**STATED PROBLEM:**
Print every line of the listing below word for word, keeping the original order.

[Dataset excerpt]
☆ ☆ ☆ ☆ ☆

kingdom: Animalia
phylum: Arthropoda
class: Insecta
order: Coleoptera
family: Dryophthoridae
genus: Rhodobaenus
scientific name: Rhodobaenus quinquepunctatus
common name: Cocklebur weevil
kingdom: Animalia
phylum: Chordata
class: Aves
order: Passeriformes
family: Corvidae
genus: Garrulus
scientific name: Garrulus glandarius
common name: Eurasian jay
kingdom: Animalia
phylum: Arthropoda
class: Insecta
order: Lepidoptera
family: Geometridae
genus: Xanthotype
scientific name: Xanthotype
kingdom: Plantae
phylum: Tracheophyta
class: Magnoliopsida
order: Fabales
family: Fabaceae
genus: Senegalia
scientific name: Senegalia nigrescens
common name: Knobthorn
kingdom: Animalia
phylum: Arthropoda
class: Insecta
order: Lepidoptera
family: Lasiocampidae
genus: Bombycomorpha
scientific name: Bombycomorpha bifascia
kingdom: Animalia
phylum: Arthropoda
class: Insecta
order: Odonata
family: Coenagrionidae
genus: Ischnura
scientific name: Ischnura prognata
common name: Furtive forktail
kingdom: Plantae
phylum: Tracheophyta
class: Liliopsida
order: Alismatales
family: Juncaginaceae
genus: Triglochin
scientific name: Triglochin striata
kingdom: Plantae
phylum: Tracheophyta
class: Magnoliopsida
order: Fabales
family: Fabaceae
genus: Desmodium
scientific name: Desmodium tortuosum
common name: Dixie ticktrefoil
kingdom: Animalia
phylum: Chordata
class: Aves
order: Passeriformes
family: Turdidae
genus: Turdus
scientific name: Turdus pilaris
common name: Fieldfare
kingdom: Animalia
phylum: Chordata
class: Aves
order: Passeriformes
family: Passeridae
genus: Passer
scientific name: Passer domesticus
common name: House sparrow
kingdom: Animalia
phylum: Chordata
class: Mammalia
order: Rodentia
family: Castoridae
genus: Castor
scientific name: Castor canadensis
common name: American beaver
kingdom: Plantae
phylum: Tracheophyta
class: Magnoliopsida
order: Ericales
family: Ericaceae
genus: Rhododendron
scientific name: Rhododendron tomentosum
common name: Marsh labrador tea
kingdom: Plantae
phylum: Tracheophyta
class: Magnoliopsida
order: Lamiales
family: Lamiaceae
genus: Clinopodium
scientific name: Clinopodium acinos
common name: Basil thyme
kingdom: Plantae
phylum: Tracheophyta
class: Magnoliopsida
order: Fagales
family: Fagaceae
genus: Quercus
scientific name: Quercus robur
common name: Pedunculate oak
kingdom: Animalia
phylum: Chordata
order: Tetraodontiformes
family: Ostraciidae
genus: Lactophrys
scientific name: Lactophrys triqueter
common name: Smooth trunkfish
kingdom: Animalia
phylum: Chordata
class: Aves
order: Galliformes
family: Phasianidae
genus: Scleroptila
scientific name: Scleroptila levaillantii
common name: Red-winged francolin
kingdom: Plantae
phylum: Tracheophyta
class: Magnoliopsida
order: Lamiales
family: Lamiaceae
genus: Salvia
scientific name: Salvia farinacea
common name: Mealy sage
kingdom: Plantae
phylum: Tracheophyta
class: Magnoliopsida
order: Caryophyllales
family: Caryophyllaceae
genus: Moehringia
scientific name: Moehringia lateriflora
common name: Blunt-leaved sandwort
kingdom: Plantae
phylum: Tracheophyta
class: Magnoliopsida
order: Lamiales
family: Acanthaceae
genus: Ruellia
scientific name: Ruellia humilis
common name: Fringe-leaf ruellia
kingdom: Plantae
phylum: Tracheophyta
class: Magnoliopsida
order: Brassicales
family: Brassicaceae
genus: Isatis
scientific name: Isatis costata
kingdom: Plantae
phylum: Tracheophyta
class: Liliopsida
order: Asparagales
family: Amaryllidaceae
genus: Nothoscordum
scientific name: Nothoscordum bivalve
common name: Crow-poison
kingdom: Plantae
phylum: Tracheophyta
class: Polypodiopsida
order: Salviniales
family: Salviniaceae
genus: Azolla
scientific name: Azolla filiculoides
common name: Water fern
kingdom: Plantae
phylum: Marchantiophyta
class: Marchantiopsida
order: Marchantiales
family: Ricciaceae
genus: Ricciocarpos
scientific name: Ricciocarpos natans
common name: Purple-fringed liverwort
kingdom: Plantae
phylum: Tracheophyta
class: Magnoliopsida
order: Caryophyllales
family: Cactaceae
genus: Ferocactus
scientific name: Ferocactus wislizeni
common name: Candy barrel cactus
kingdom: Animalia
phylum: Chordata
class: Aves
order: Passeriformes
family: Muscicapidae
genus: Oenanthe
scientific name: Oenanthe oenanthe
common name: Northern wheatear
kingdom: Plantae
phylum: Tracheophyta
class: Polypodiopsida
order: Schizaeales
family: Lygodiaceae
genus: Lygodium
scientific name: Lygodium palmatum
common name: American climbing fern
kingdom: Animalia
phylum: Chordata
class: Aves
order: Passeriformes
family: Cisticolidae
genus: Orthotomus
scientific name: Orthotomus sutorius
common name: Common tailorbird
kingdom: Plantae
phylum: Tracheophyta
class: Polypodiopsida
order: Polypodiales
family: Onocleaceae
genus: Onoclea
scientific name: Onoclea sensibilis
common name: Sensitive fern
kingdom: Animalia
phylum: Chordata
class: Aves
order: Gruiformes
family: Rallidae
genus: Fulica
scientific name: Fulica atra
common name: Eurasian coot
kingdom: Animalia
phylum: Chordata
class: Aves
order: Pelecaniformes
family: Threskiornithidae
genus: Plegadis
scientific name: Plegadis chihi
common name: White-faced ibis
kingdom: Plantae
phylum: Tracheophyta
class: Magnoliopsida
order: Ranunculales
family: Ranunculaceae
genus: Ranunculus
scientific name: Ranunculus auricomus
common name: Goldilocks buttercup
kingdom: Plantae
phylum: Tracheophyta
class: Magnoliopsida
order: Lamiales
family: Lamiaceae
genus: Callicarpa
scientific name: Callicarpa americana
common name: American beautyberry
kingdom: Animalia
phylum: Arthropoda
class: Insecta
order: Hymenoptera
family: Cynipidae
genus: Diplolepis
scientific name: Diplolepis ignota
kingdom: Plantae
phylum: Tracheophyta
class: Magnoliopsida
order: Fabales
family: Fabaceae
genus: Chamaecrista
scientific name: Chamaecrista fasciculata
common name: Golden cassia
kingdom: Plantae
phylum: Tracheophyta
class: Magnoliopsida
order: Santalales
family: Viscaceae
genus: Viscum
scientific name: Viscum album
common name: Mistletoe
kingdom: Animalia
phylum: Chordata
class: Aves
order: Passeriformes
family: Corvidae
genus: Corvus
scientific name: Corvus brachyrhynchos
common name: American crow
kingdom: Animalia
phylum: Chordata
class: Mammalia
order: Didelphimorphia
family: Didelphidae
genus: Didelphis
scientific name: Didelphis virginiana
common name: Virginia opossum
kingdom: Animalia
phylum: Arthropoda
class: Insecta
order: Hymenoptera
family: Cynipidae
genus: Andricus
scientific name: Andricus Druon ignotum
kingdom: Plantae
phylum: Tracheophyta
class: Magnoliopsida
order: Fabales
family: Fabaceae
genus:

☆ ☆ ☆ ☆ ☆

**EXPECTED ANSWER:**
kingdom: Animalia
phylum: Arthropoda
class: Insecta
order: Coleoptera
family: Dryophthoridae
genus: Rhodobaenus
scientific name: Rhodobaenus quinquepunctatus
common name: Cocklebur weevil
kingdom: Animalia
phylum: Chordata
class: Aves
order: Passeriformes
family: Corvidae
genus: Garrulus
scientific name: Garrulus glandarius
common name: Eurasian jay
kingdom: Animalia
phylum: Arthropoda
class: Insecta
order: Lepidoptera
family: Geometridae
genus: Xanthotype
scientific name: Xanthotype
kingdom: Plantae
phylum: Tracheophyta
class: Magnoliopsida
order: Fabales
family: Fabaceae
genus: Senegalia
scientific name: Senegalia nigrescens
common name: Knobthorn
kingdom: Animalia
phylum: Arthropoda
class: Insecta
order: Lepidoptera
family: Lasiocampidae
genus: Bombycomorpha
scientific name: Bombycomorpha bifascia
kingdom: Animalia
phylum: Arthropoda
class: Insecta
order: Odonata
family: Coenagrionidae
genus: Ischnura
scientific name: Ischnura prognata
common name: Furtive forktail
kingdom: Plantae
phylum: Tracheophyta
class: Liliopsida
order: Alismatales
family: Juncaginaceae
genus: Triglochin
scientific name: Triglochin striata
kingdom: Plantae
phylum: Tracheophyta
class: Magnoliopsida
order: Fabales
family: Fabaceae
genus: Desmodium
scientific name: Desmodium tortuosum
common name: Dixie ticktrefoil
kingdom: Animalia
phylum: Chordata
class: Aves
order: Passeriformes
family: Turdidae
genus: Turdus
scientific name: Turdus pilaris
common name: Fieldfare
kingdom: Animalia
phylum: Chordata
class: Aves
order: Passeriformes
family: Passeridae
genus: Passer
scientific name: Passer domesticus
common name: House sparrow
kingdom: Animalia
phylum: Chordata
class: Mammalia
order: Rodentia
family: Castoridae
genus: Castor
scientific name: Castor canadensis
common name: American beaver
kingdom: Plantae
phylum: Tracheophyta
class: Magnoliopsida
order: Ericales
family: Ericaceae
genus: Rhododendron
scientific name: Rhododendron tomentosum
common name: Marsh labrador tea
kingdom: Plantae
phylum: Tracheophyta
class: Magnoliopsida
order: Lamiales
family: Lamiaceae
genus: Clinopodium
scientific name: Clinopodium acinos
common name: Basil thyme
kingdom: Plantae
phylum: Tracheophyta
class: Magnoliopsida
order: Fagales
family: Fagaceae
genus: Quercus
scientific name: Quercus robur
common name: Pedunculate oak
kingdom: Animalia
phylum: Chordata
order: Tetraodontiformes
family: Ostraciidae
genus: Lactophrys
scientific name: Lactophrys triqueter
common name: Smooth trunkfish
kingdom: Animalia
phylum: Chordata
class: Aves
order: Galliformes
family: Phasianidae
genus: Scleroptila
scientific name: Scleroptila levaillantii
common name: Red-winged francolin
kingdom: Plantae
phylum: Tracheophyta
class: Magnoliopsida
order: Lamiales
family: Lamiaceae
genus: Salvia
scientific name: Salvia farinacea
common name: Mealy sage
kingdom: Plantae
phylum: Tracheophyta
class: Magnoliopsida
order: Caryophyllales
family: Caryophyllaceae
genus: Moehringia
scientific name: Moehringia lateriflora
common name: Blunt-leaved sandwort
kingdom: Plantae
phylum: Tracheophyta
class: Magnoliopsida
order: Lamiales
family: Acanthaceae
genus: Ruellia
scientific name: Ruellia humilis
common name: Fringe-leaf ruellia
kingdom: Plantae
phylum: Tracheophyta
class: Magnoliopsida
order: Brassicales
family: Brassicaceae
genus: Isatis
scientific name: Isatis costata
kingdom: Plantae
phylum: Tracheophyta
class: Liliopsida
order: Asparagales
family: Amaryllidaceae
genus: Nothoscordum
scientific name: Nothoscordum bivalve
common name: Crow-poison
kingdom: Plantae
phylum: Tracheophyta
class: Polypodiopsida
order: Salviniales
family: Salviniaceae
genus: Azolla
scientific name: Azolla filiculoides
common name: Water fern
kingdom: Plantae
phylum: Marchantiophyta
class: Marchantiopsida
order: Marchantiales
family: Ricciaceae
genus: Ricciocarpos
scientific name: Ricciocarpos natans
common name: Purple-fringed liverwort
kingdom: Plantae
phylum: Tracheophyta
class: Magnoliopsida
order: Caryophyllales
family: Cactaceae
genus: Ferocactus
scientific name: Ferocactus wislizeni
common name: Candy barrel cactus
kingdom: Animalia
phylum: Chordata
class: Aves
order: Passeriformes
family: Muscicapidae
genus: Oenanthe
scientific name: Oenanthe oenanthe
common name: Northern wheatear
kingdom: Plantae
phylum: Tracheophyta
class: Polypodiopsida
order: Schizaeales
family: Lygodiaceae
genus: Lygodium
scientific name: Lygodium palmatum
common name: American climbing fern
kingdom: Animalia
phylum: Chordata
class: Aves
order: Passeriformes
family: Cisticolidae
genus: Orthotomus
scientific name: Orthotomus sutorius
common name: Common tailorbird
kingdom: Plantae
phylum: Tracheophyta
class: Polypodiopsida
order: Polypodiales
family: Onocleaceae
genus: Onoclea
scientific name: Onoclea sensibilis
common name: Sensitive fern
kingdom: Animalia
phylum: Chordata
class: Aves
order: Gruiformes
family: Rallidae
genus: Fulica
scientific name: Fulica atra
common name: Eurasian coot
kingdom: Animalia
phylum: Chordata
class: Aves
order: Pelecaniformes
family: Threskiornithidae
genus: Plegadis
scientific name: Plegadis chihi
common name: White-faced ibis
kingdom: Plantae
phylum: Tracheophyta
class: Magnoliopsida
order: Ranunculales
family: Ranunculaceae
genus: Ranunculus
scientific name: Ranunculus auricomus
common name: Goldilocks buttercup
kingdom: Plantae
phylum: Tracheophyta
class: Magnoliopsida
order: Lamiales
family: Lamiaceae
genus: Callicarpa
scientific name: Callicarpa americana
common name: American beautyberry
kingdom: Animalia
phylum: Arthropoda
class: Insecta
order: Hymenoptera
family: Cynipidae
genus: Diplolepis
scientific name: Diplolepis ignota
kingdom: Plantae
phylum: Tracheophyta
class: Magnoliopsida
order: Fabales
family: Fabaceae
genus: Chamaecrista
scientific name: Chamaecrista fasciculata
common name: Golden cassia
kingdom: Plantae
phylum: Tracheophyta
class: Magnoliopsida
order: Santalales
family: Viscaceae
genus: Viscum
scientific name: Viscum album
common name: Mistletoe
kingdom: Animalia
phylum: Chordata
class: Aves
order: Passeriformes
family: Corvidae
genus: Corvus
scientific name: Corvus brachyrhynchos
common name: American crow
kingdom: Animalia
phylum: Chordata
class: Mammalia
order: Didelphimorphia
family: Didelphidae
genus: Didelphis
scientific name: Didelphis virginiana
common name: Virginia opossum
kingdom: Animalia
phylum: Arthropoda
class: Insecta
order: Hymenoptera
family: Cynipidae
genus: Andricus
scientific name: Andricus Druon ignotum
kingdom: Plantae
phylum: Tracheophyta
class: Magnoliopsida
order: Fabales
family: Fabaceae
genus:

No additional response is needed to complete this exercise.